__DATA EXTRACT__

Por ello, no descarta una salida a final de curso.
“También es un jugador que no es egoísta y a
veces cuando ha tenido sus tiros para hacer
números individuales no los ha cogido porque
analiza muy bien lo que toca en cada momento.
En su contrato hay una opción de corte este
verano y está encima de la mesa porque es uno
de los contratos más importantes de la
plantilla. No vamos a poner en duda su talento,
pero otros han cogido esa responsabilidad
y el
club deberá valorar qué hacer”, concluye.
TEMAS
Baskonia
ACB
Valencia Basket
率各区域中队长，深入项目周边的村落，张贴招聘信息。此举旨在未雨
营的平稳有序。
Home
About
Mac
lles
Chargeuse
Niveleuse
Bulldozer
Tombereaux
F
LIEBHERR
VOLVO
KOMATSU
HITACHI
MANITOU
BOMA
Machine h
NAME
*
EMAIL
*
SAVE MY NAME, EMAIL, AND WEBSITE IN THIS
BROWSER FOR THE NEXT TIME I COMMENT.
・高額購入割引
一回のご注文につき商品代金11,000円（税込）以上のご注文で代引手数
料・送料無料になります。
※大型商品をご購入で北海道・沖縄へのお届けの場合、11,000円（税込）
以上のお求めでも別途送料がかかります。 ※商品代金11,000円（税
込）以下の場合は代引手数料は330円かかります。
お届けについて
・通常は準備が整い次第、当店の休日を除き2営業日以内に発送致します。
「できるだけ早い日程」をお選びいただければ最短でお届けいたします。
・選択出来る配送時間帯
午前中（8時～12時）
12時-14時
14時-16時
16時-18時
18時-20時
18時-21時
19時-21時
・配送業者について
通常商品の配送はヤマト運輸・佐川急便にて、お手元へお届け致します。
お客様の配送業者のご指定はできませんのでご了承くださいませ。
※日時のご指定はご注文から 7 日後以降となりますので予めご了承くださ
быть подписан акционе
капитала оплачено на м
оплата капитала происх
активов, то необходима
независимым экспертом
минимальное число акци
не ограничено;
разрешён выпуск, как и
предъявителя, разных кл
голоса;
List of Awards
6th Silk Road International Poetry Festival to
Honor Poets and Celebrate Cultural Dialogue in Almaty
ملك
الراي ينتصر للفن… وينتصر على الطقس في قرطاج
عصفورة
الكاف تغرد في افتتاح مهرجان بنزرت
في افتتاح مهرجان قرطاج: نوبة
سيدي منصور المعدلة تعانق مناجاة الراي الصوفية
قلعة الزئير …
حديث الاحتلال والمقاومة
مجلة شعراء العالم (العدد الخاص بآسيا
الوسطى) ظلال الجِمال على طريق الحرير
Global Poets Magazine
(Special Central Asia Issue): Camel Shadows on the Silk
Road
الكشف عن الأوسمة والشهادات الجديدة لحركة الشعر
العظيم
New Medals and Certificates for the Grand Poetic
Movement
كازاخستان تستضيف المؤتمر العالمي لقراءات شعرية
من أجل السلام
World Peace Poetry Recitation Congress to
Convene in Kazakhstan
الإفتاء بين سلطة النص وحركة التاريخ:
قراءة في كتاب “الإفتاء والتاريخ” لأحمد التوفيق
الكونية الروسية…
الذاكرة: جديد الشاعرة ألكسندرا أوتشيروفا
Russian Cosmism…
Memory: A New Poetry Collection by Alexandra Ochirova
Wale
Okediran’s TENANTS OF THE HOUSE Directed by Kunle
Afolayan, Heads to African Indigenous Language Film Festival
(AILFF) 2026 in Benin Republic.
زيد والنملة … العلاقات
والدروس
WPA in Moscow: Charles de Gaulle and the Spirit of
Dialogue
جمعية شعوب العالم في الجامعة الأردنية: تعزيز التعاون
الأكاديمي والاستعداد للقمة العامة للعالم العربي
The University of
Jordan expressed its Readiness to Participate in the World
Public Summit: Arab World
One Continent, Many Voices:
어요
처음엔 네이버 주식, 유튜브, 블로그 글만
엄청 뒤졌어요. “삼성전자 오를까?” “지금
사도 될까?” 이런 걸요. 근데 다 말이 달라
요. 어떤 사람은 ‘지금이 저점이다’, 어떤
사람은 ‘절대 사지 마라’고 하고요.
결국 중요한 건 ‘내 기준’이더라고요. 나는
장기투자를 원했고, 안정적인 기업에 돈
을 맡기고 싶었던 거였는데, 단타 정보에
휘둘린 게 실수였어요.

__WHAT TO WORK ON__
One figure is all that is needed: the number of lines above in which the word "الإفتاء" appears.

__WRITTEN ANSWER__
2